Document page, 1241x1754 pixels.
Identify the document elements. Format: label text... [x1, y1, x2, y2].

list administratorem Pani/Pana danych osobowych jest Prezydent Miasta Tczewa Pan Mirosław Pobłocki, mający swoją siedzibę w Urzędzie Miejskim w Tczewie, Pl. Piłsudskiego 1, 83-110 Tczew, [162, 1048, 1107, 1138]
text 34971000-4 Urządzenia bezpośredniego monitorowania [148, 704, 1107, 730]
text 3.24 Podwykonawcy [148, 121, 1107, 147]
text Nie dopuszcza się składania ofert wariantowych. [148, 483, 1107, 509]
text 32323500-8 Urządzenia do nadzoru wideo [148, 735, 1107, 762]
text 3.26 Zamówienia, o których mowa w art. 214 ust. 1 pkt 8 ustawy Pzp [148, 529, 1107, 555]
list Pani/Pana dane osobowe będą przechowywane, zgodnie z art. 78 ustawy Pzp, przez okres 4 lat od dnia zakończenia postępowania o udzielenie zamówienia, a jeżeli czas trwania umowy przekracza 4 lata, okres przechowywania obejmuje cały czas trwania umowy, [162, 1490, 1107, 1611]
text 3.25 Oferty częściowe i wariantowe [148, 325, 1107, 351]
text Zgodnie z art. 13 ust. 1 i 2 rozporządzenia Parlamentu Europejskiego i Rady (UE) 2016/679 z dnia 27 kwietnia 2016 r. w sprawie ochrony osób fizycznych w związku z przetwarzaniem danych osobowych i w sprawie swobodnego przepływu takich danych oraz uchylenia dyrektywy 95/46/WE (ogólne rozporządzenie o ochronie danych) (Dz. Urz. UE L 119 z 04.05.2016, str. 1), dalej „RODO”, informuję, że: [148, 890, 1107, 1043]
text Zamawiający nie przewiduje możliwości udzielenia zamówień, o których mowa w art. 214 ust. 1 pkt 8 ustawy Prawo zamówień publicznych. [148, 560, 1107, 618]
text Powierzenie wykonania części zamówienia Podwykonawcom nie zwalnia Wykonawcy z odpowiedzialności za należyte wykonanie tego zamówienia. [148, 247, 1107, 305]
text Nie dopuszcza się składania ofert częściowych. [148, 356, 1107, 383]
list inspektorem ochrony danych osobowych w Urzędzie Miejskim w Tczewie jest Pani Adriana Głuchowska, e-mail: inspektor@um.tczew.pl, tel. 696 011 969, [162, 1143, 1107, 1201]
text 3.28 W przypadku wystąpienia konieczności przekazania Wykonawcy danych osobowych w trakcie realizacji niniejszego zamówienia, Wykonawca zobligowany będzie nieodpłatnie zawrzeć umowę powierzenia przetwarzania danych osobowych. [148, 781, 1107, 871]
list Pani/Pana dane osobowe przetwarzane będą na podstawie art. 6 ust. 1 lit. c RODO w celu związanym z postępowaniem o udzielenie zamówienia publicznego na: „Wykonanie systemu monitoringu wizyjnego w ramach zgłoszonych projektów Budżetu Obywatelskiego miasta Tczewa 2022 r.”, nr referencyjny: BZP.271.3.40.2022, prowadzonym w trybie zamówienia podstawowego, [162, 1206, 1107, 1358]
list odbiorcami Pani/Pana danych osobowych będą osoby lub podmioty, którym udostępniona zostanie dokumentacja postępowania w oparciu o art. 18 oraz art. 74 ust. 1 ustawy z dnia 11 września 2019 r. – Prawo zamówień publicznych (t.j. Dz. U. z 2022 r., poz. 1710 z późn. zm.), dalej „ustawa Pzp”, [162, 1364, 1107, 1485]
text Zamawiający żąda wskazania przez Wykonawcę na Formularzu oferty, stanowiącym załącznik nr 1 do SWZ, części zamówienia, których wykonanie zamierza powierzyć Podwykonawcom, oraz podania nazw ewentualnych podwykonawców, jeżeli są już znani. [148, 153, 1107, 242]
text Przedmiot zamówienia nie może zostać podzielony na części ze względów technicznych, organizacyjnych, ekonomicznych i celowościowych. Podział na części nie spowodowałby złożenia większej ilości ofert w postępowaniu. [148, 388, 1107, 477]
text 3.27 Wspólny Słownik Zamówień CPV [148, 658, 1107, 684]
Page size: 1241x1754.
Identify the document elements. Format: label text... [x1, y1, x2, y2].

#### WHAT IS EXPECTED
The number of lines above where the word "dane" occurs, and only that number, is the answer.

#### REPLY
2